# [Data for this exercise]
○ ○ ○ ○ ○

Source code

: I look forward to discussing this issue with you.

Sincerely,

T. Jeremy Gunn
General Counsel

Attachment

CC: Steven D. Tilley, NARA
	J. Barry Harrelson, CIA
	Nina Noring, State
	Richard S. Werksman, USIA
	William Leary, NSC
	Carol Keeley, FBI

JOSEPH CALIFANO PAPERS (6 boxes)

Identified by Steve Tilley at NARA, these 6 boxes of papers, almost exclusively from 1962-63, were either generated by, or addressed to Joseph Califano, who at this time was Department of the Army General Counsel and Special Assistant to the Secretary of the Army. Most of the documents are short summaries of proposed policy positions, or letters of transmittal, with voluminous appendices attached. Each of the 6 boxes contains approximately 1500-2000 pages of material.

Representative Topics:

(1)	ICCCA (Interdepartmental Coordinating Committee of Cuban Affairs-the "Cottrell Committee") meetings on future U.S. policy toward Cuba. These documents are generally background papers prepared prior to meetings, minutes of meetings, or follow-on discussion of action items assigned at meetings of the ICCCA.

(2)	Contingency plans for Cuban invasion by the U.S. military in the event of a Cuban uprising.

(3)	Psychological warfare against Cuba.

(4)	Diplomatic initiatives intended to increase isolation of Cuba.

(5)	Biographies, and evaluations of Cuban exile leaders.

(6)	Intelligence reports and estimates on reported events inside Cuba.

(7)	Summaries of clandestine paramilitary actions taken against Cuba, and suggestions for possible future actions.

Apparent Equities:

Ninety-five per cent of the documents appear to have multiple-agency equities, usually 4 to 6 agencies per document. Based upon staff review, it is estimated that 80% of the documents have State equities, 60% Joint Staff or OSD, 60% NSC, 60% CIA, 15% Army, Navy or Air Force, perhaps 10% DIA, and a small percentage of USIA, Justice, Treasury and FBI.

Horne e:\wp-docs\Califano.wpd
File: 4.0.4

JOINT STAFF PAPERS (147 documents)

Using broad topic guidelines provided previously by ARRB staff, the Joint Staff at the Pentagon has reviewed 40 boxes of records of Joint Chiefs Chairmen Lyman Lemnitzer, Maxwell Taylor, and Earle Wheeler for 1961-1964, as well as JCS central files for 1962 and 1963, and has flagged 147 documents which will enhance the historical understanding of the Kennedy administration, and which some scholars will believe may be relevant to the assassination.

○ ○ ○ ○ ○

# [What the task asks]
Print every line of the material above, unchanged.

# [Task solution]
Source code

: I look forward to discussing this issue with you.

Sincerely,

T. Jeremy Gunn
General Counsel

Attachment

CC: Steven D. Tilley, NARA
	J. Barry Harrelson, CIA
	Nina Noring, State
	Richard S. Werksman, USIA
	William Leary, NSC
	Carol Keeley, FBI

JOSEPH CALIFANO PAPERS (6 boxes)

Identified by Steve Tilley at NARA, these 6 boxes of papers, almost exclusively from 1962-63, were either generated by, or addressed to Joseph Califano, who at this time was Department of the Army General Counsel and Special Assistant to the Secretary of the Army. Most of the documents are short summaries of proposed policy positions, or letters of transmittal, with voluminous appendices attached. Each of the 6 boxes contains approximately 1500-2000 pages of material.

Representative Topics:

(1)	ICCCA (Interdepartmental Coordinating Committee of Cuban Affairs-the "Cottrell Committee") meetings on future U.S. policy toward Cuba. These documents are generally background papers prepared prior to meetings, minutes of meetings, or follow-on discussion of action items assigned at meetings of the ICCCA.

(2)	Contingency plans for Cuban invasion by the U.S. military in the event of a Cuban uprising.

(3)	Psychological warfare against Cuba.

(4)	Diplomatic initiatives intended to increase isolation of Cuba.

(5)	Biographies, and evaluations of Cuban exile leaders.

(6)	Intelligence reports and estimates on reported events inside Cuba.

(7)	Summaries of clandestine paramilitary actions taken against Cuba, and suggestions for possible future actions.

Apparent Equities:

Ninety-five per cent of the documents appear to have multiple-agency equities, usually 4 to 6 agencies per document. Based upon staff review, it is estimated that 80% of the documents have State equities, 60% Joint Staff or OSD, 60% NSC, 60% CIA, 15% Army, Navy or Air Force, perhaps 10% DIA, and a small percentage of USIA, Justice, Treasury and FBI.

Horne e:\wp-docs\Califano.wpd
File: 4.0.4

JOINT STAFF PAPERS (147 documents)

Using broad topic guidelines provided previously by ARRB staff, the Joint Staff at the Pentagon has reviewed 40 boxes of records of Joint Chiefs Chairmen Lyman Lemnitzer, Maxwell Taylor, and Earle Wheeler for 1961-1964, as well as JCS central files for 1962 and 1963, and has flagged 147 documents which will enhance the historical understanding of the Kennedy administration, and which some scholars will believe may be relevant to the assassination.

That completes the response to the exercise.